Work to be completed: Pick out every line in the material below that contains the word "which", and copy each one in full.

Extracted data:
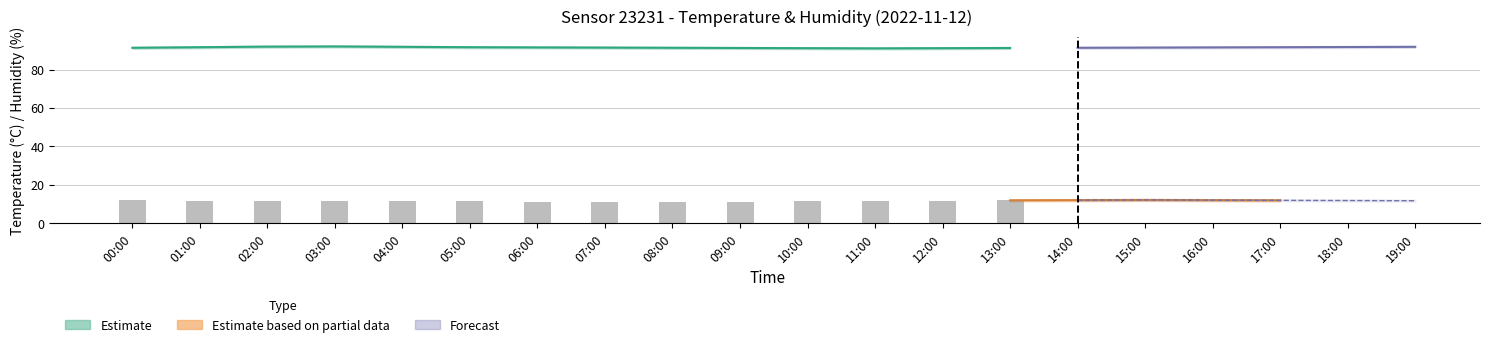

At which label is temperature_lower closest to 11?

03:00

---

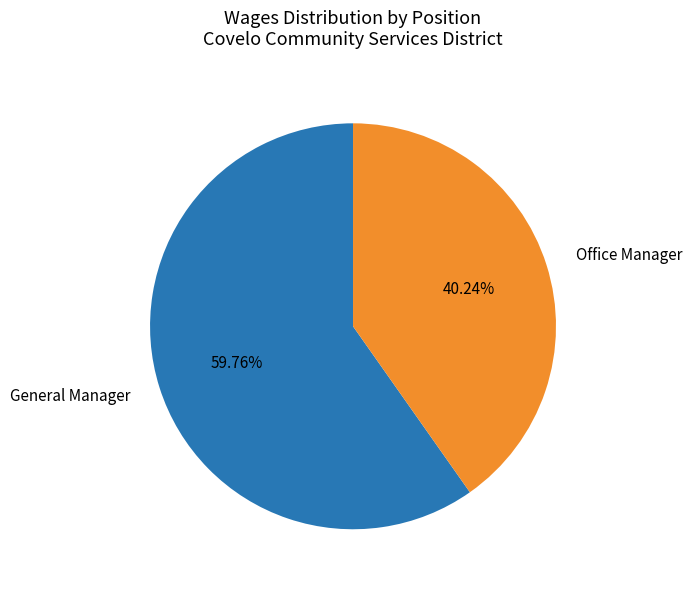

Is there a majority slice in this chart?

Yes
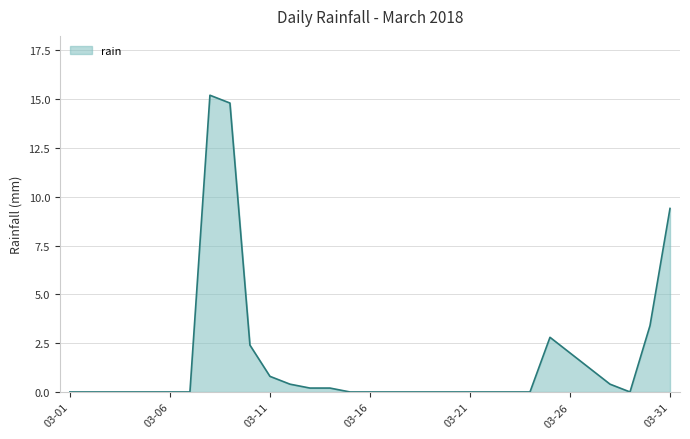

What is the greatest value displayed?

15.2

Result of the task:
At which label is temperature_lower closest to 11?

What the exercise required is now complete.